Effect of mechanical strain on OPC cytoskeleton. (A) Total fluorescence intensity of F-actin and (B) tubulin normalized by actin and tubulin volume, respectively, at 1 and 24 h post-induction of differentiation, for strained and unstrained OPCs. F-actin levels increase to similar extent for strained and unstrained cells with differentiation time progression from 1 to 24 h; F-actin expression is reduced in response to strain, by 6 and 15% at 1 and 24 h post induction, respectively.

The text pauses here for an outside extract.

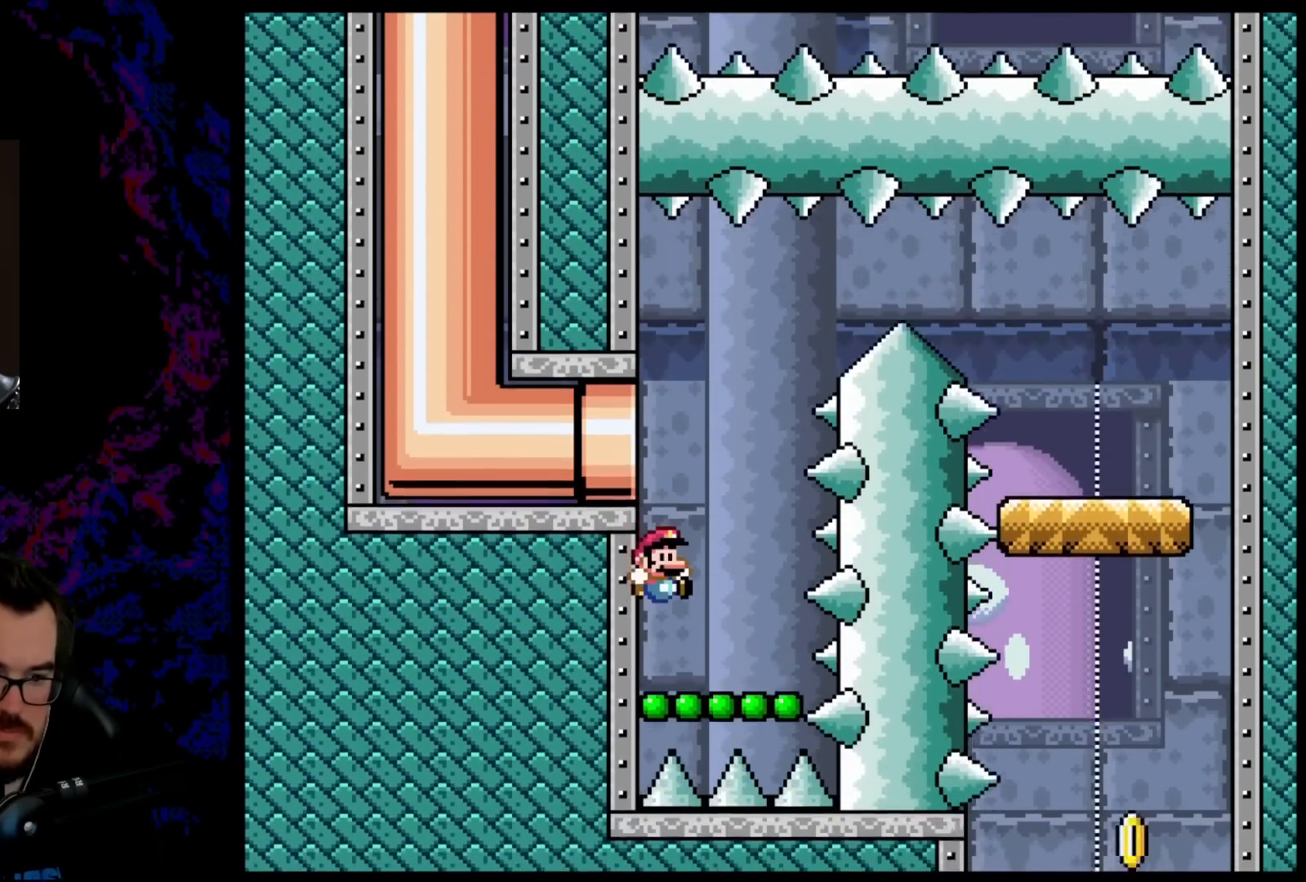
{"buttons": ["Y", "DPAD_DOWN", "DPAD_LEFT"], "events": [[67, "DPAD_RIGHT", "down"], [150, "B", "up"], [217, "B", "down"], [450, "B", "up"], [483, "DPAD_DOWN", "down"], [500, "DPAD_LEFT", "down"], [500, "DPAD_RIGHT", "up"]]}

Tubulin levels increases by 70% in strained cells at 24 h time point. (C) Examples of F-actin (red) and microtubule (green) cytoskeleton in unstrained (top) and strained (bottom) cells at 24 h time point; Hoechst nuclear staining in blue. Scale bar 5 μm. N = at least 20 cells per condition. Error bars are SEM (standard error of the mean); ^*p < 0.05, ^***p < 0.001.

Figure 5

Effect of strain on cellular and nuclear dynamics of differentiating OPCs. OPCs induced simultaneously by chemical cues and mechanical strain exhibit significantly lower cell-migration and nuclear-fluctuations (at 24 h post-induction) than cells induced by chemical cues alone.